Create a container compute node.

Parameters:

  • name: The name of the node. This serves as an identifier for the node and needs to be specified when you interact with the node (e.g. run its computation or retrieve its results).
  • command: The command to execute within the container.
  • mount_points: A list of mount points that tell the enclave at which file system paths which input should be mounted (e.g. the contents of a data node or the output of another compute node).
  • output_path: A path to a directory that will contain all the output written by the command executed in this container. Files within this directory will be zipped and downloadable.
  • enclave_type: The particular enclave to use for this container. This setting controls the environment in which the given command will be run, i.e. what programs and libraries are available. This identifier corresponds to the worker name without the version suffix, i.e. "decentriq.python-ml-worker".
  • include_container_logs_on_error: Whether to report the internal container logs to the outside in case of an error. These logs could contain sensitive data and therefore this setting should only be used for debugging.
  • include_container_logs_on_success: Whether to report the internal container logs as part of the result zip file.

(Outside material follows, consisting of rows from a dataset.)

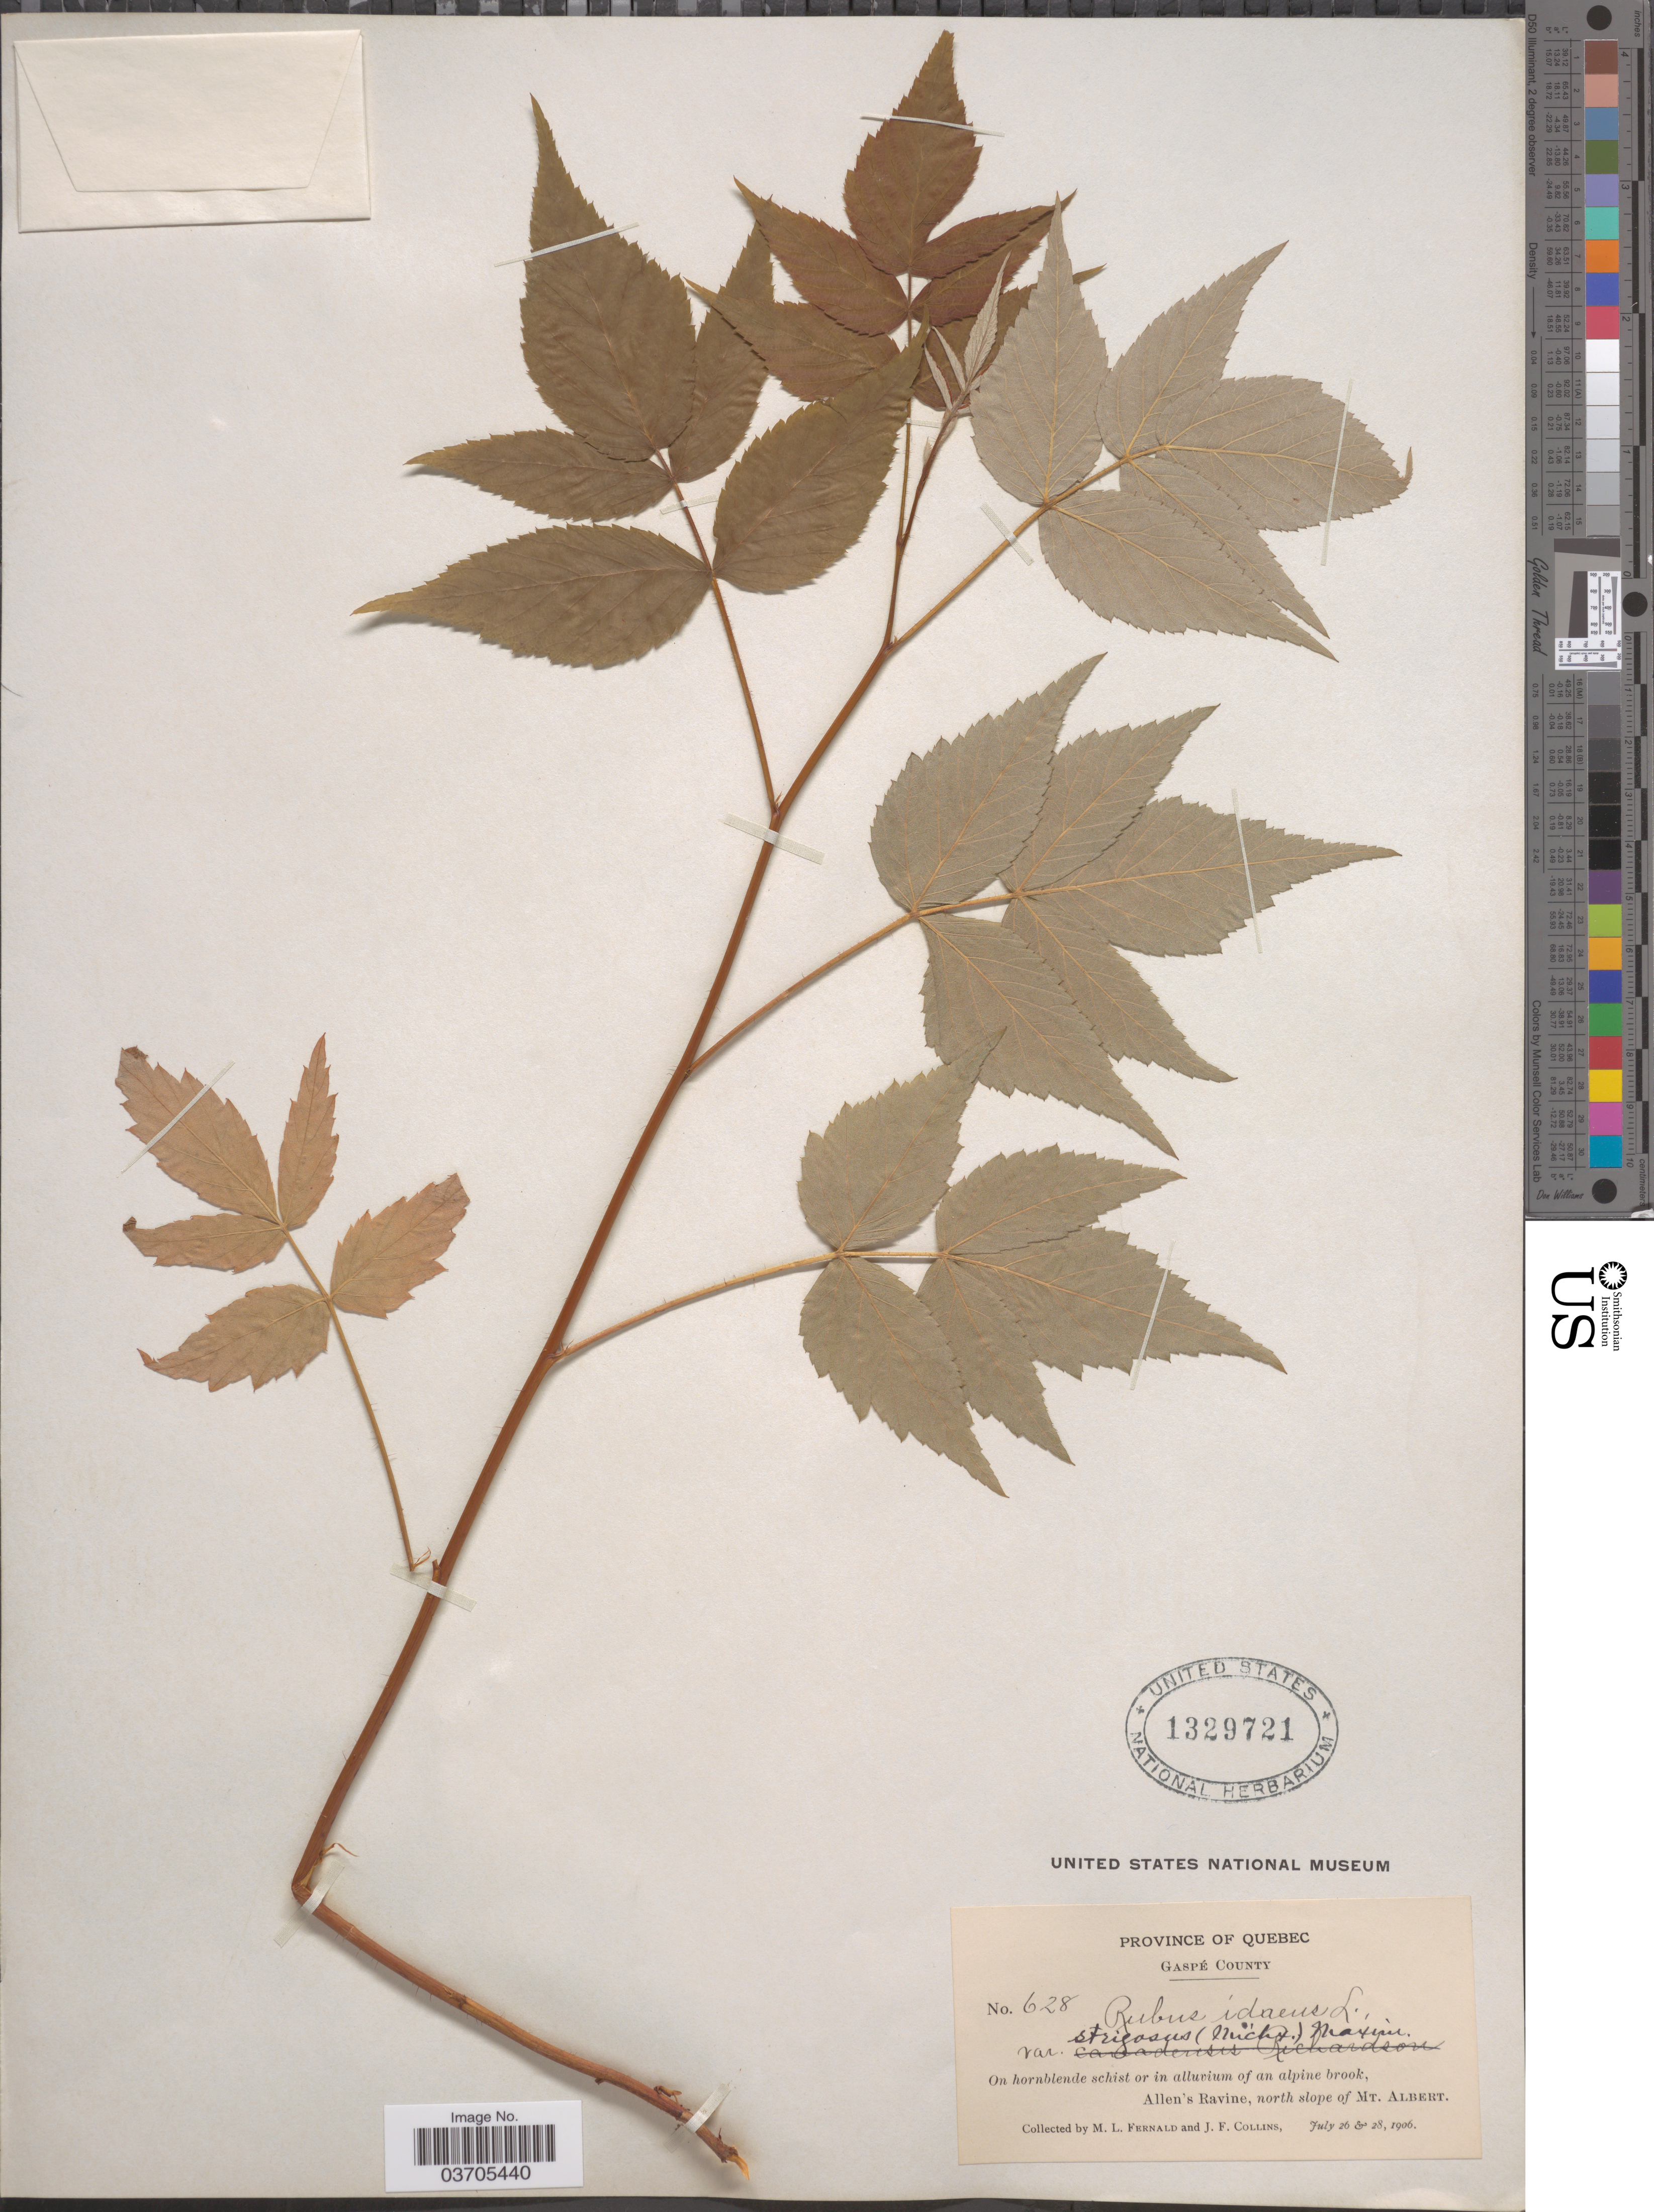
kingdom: Plantae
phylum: Tracheophyta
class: Magnoliopsida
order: Rosales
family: Rosaceae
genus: Rubus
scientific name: Rubus idaeus var. strigosus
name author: (Michx.) Maxim.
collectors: M. L. Fernald & J. Collins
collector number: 628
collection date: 1906-07-26/1906-07-28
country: Canada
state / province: Quebec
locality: Gaspé County. Allen's Ravine, north slope of Mt. Albert.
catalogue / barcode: US 1329721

Note that these logs could contain sensitive data and therefore this setting should only be used for debugging.
#   def read_result_as_zipfile(result: bytes):
View Source
def read_result_as_zipfile(
    result: bytes
):
    """
    Read the given raw computation result as a `zipfile.ZipFile` object.
    Use the `read(name: str)` method on the returned object to read a specific
    file contained in the archive.

    Refer to the [official documentation](https://docs.python.org/3/library/zipfile.html)
    of the zipfile library for all the available methods.
    """
    return zipfile.ZipFile(io.BytesIO(result), "r")

Read the given raw computation result as a zipfile.ZipFile object. Use the read(name: str) method on the returned object to read a specific file contained in the archive.

Refer to the official documentation of the zipfile library for all the available methods.